My stomach drops, just for a second. “You… saw them?”

He shrugs. “You followed me the other day. I clicked on your profile. Sue me.”

Heat crawls up the back of my neck. Great. Austin Rhodes, king of hockey, professional flirt, has now seen me twirling on the ice. Fantastic.

I brace myself for the smirk, the joke, some sarcastic jab about glitter or twinkle toes. Because of course, that’s what a hockey player would do.

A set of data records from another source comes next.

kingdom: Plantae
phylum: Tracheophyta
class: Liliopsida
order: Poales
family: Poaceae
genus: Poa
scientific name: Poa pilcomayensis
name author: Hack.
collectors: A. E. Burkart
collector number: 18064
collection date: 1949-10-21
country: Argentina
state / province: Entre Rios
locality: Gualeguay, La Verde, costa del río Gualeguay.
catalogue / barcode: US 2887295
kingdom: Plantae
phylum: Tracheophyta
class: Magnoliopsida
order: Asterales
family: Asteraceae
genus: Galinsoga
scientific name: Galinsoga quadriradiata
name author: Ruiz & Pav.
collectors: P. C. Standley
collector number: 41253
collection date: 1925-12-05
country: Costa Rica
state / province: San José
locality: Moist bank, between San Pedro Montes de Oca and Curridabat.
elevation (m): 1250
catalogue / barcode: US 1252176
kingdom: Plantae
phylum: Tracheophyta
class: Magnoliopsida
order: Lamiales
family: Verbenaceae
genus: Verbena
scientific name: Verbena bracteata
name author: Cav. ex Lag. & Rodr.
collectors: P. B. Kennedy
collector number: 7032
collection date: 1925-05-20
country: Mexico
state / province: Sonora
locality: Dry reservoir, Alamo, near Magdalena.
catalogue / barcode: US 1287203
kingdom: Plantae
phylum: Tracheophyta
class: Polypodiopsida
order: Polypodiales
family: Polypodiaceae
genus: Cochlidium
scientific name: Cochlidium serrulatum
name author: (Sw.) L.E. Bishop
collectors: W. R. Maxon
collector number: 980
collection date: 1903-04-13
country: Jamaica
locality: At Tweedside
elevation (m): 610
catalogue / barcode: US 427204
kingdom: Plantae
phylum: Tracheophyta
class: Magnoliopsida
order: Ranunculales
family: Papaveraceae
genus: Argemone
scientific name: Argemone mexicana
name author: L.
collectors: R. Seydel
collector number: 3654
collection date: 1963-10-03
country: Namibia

Instead, he smiles. “You’re good,” he says. “Like… really good.”

And I don’t know what to do with that.

My skating life has always been separate from everything else. A world I keep walled off from people who wouldn’t get it. It’s not that I’m ashamed of it. I love it, but I’m used to being able to decide when and how people see that part of me.

With him, I didn’t get that choice.

“You’re blushing,” he adds with a grin, those damn dimples making an appearance again.

“I’m not.”

“You totally are. It’s adorable.”

I narrow my eyes at him. “Do you ever stop talking?”

“Nope,” he says, unapologetically. “It’s part of my charm.”

I roll my eyes, but I’m smiling before I can stop myself. Damn him.

He shifts in his chair, and I pretend like I’m not ridiculously aware of the way his knee just barely bumps mine under the table.

“What made you start skating?” he asks.

I blink. “My mom put me in ballet lessons when I was six. She always thought it was beautiful, and I… loved it too,” I admit. “But I fell in love with figure skating. It was like ballet, but on ice. I liked that it wasn’t about being the loudest person in the room. You could just… move. Be quiet. And still say something.”

He tilts his head. “That’s kind of cool.”

There’s something in his voice, almost like interest and respect. It disorients me. Guys don’t usually listen to me like this. Especially not him.

“What about you?” I ask him. “Why hockey?”

His gaze drops to the table as he spins his pen between his fingers.

“Started playing at six too. My mom works as a cleaner at this rich-kid prep school. They had a rink, let staff kids join their programs. She said I had too much energy and needed an outlet.”

He shrugs, still looking down. “It was always the one thing I was good at. When school sucked. When… everything sucked, actually.”

I shift slightly, my arms folding in front of me. His tone is different now. The jokes are gone. His voice is quieter. I’ve never heard him be this quiet before.

“I used to feel like a screw-up every time I came home with a bad grade. But hockey?” He pauses, glancing up at me. “I could show up, skate fast, hit hard, and for a couple hours… it felt like I wasn’t failing everything.”

Something twists in my chest.

I don’t know what I expected when I agreed to tutor him. Probably eye rolls and frustration and me doing 90% of the work while he scrolled on his phone. I didn’t expect this. I didn’t expect him to be… a person.

“But now I’m suspended from playing,” he says, letting out a laugh, but there’s no humor in it. “So… yeah. I kinda need to pass this class.” He wipes a hand down his face and mutters under his breath, “God, I hope this works.”